When would this option not work for my business?

This option would not be beneficial once you reach a certain level within your business. For example, if you need to hire outside labor or employee, you may need a bookkeeper. Without a bookkeeper, you cannot track these expenses for end-of-year 1099ing. If you are tracking different revenue streams, you are unable to monitor/ track individual charges, have sales tax, deal with PO’s, need job costing, or are looking at possible future investors for your business.

The 3 Biggest Causes of Failure of a Small Business

  1. Failure to collect all the money (A/R + Cash Controls). When you are running a business, you have limited time to invoice your clients, let alone follow up on past due invoices, which can create insufficient cash flow. Some businesses have even admitted to not billing for their services simply because they do not have the time + forget to do so. That is LOST INCOME! Then taking the time to follow up with + collect payment from the invoices you have sent out, takes a lot of time and consistency. Without having a team or process in place to manage invoicing and collections, businesses risk losing money + not having a consistent inflow of cash.
  2. Failure to manage the inventory (physical + capital). Inventory is an asset, and assets can be defined as an economic resource that can be used to generate economic inflows in the future.
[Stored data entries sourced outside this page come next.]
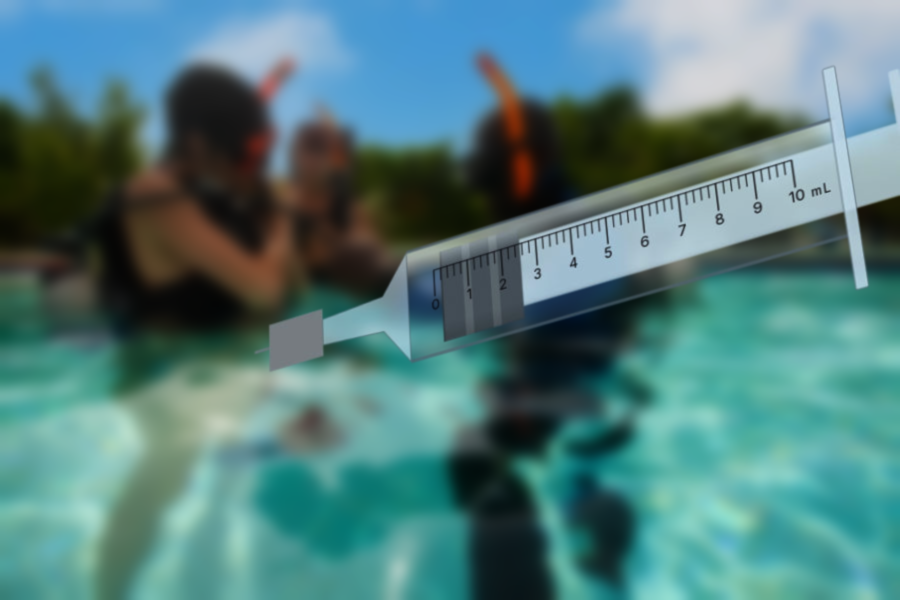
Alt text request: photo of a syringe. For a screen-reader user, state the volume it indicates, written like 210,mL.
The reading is 0.2,mL
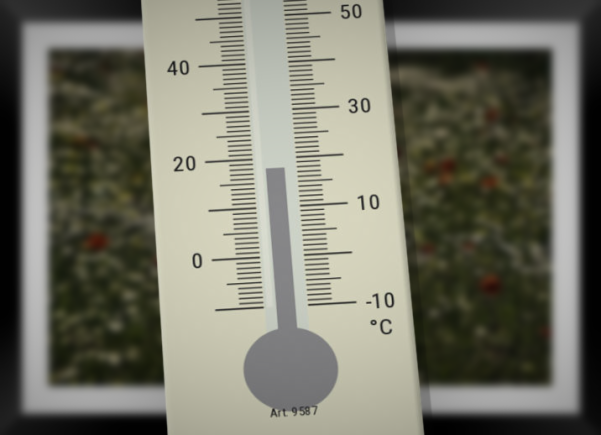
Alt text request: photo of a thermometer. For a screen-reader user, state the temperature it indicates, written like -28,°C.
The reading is 18,°C
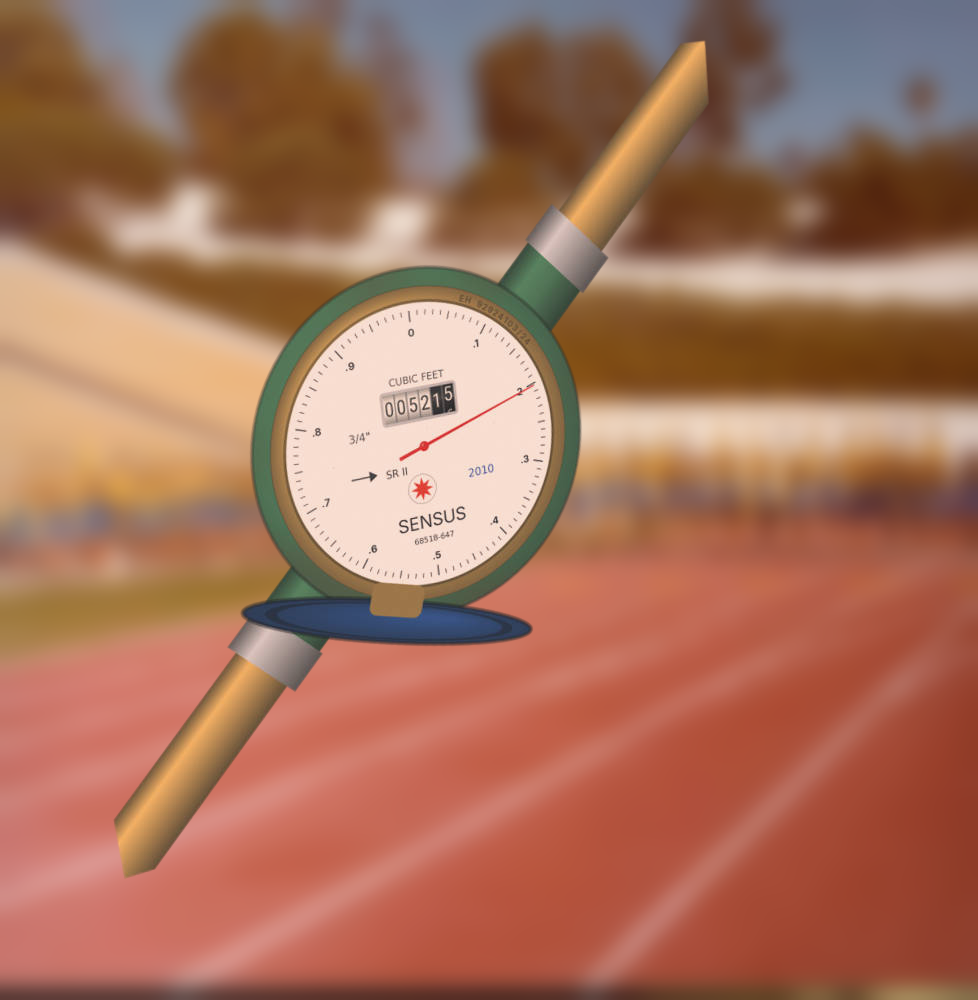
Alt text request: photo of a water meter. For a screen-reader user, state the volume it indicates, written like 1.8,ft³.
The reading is 5215.20,ft³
If you are not aware of your businesses assets and how to use them properly, you can find your business failing. Ineffective use of inventory can also be an identifier of a bigger problem – slow sales, ineffective marketing, or having an obsolete item. Inventory management is an important aspect of any effective accounting team in that it is their responsibility to monitor and track the balances in these accounts + make the business owner aware or changes that merit action.

Failure to manage the business based on how much money is in the bank (financial reports). Any accounting team that is efficient, effective, and transparent will send business owners their financial reports on a quarterly basis – at the very minimum. Many business owners will admit to not reviewing their financial reports until the end of the year, which is a HUGE mistake. Having quarterly (or more frequent) financial reporting provided to you provides you an insight into where your business is and where your business is going. This is MAJOR. You get to see your financial future AND you are given the option to change that roadmap, but only if you review your financial reports. Monitoring your bank balance is important, but is meaningless if you do not review your financial reports. For Example: You check your bank balance and see you have $100.00 and naturally begin to worry. But, you have not reviewed your financial reports. If you did, you may notice that you have a large A/R balance. So, you have the choice to look into why you have this large balance, make corrections as necessary or implement processes/a team to make sure you’re A/R balance never gets that high and that your bank balance does not get that low.